While pleural fluid can be drained off through thoracentesis or chemically absorbed through pleurodesis, these treatments are painful, risky, and not always effective. Now, a team of researchers in China say they may have discovered a non-invasive method for dealing with pleural effusion caused by mesothelioma or other cancers. They may also have inadvertently found a new type of cancer treatment.
In a recent article in the International Journal of Clinical and Experimental Pathology, the researchers detail the case of a 54-year-old woman with pleural effusion. Although her effusion was later found to have come from squamous cell carcinoma, the symptoms, including cough, dyspnea (shortness of breath), chest pain, night sweats, and fever, were identical to those seen in many late-stage mesothelioma patients with effusion.

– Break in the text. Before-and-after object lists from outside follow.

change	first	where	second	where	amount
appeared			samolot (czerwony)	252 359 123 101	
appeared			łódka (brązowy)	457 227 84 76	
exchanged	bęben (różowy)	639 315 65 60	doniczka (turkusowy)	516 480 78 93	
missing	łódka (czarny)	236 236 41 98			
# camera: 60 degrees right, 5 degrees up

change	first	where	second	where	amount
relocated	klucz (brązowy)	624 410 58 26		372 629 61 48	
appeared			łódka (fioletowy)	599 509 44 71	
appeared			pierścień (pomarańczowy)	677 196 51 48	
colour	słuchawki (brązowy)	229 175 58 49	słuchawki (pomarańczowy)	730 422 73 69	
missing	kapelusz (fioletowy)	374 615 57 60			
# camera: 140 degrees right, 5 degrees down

The woman’s Chinese doctors decided to try an unconventional approach to deal with her pleural effusion. Instead of having a procedure, she was treated with a cocktail of anti-tuberculosis drugs. Combination therapy with isoniazid, pyrazinamide, rifapentine and ethambutol, a group of antibacterial medicines, is a standard treatment for tuberculosis. The researchers report that the tuberculosis treatment worked to eliminate the woman’s pleural effusion and kept it in check as long as she was on the medication.

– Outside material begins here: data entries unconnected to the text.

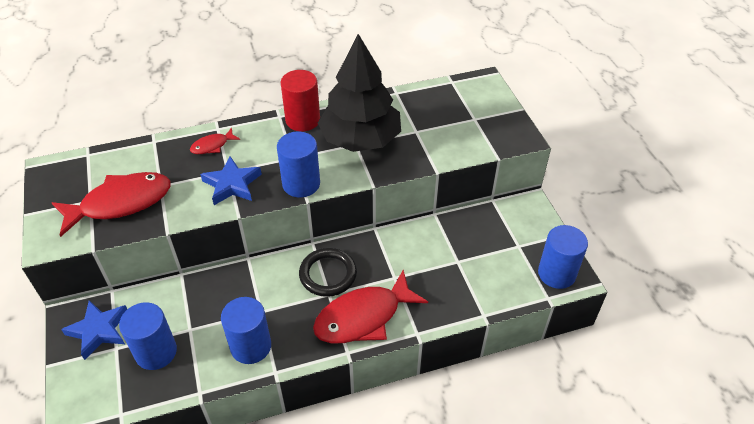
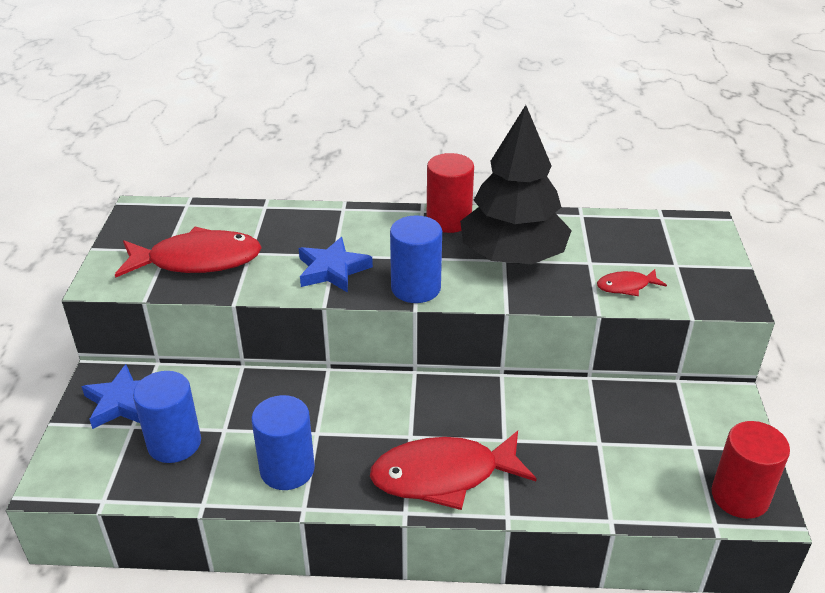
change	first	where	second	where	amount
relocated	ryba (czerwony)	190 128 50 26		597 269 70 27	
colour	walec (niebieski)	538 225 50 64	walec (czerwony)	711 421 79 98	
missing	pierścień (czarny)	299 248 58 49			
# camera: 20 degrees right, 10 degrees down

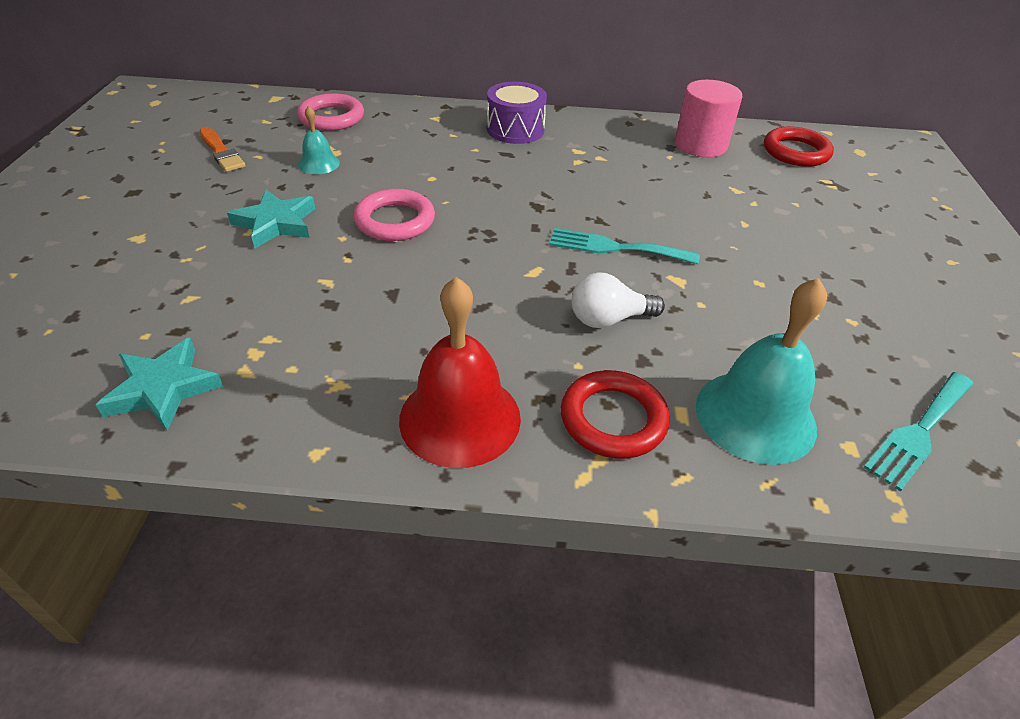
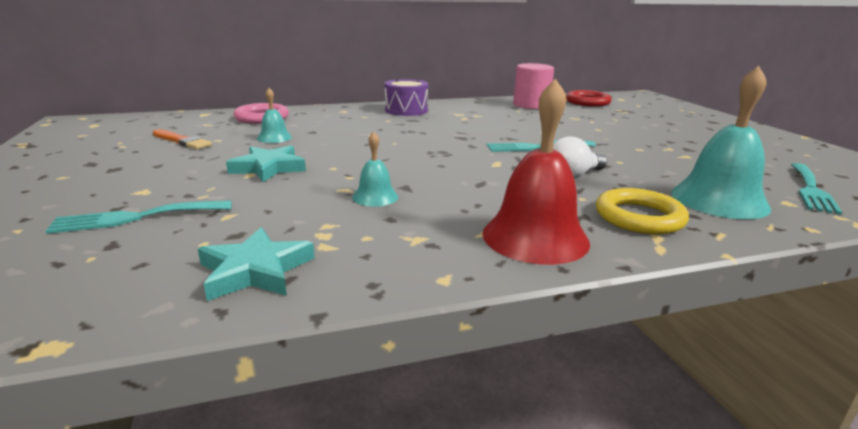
change	first	where	second	where	amount
appeared			widelec (turkusowy)	46 200 186 34	
appeared			dzwonek (turkusowy)	352 131 46 75	
colour	pierścień (czerwony)	561 370 109 89	pierścień (żółty)	596 188 93 47	
missing	pierścień (różowy)	354 189 81 52			
# camera: 20 degrees left, 20 degrees down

The patient’s pleural effusion eventually returned when drug therapy was stopped, but she was free of breathing problems and cough for sixteen months. The authors concluded that the case could have implications for mesothelioma patients and other cancer patients suffering with pleural effusion. “This report provides useful evidences for that the anti-tubercular agents may have potential anticancer activity in some carcinomas,” they write.
Gu, Q, Hu, C & QU, J, “Good response of malignant pleural effusion from carcinoma of unknown primary site to the anti-tuberculosis therapy: a case report”, April 15, 2013, International Journal of Clinical and Experimental Pathology, pp. 973-977.
Antituberculosis Agents, Drug Class Overview, Livertox website, NIH National Library of Medicine.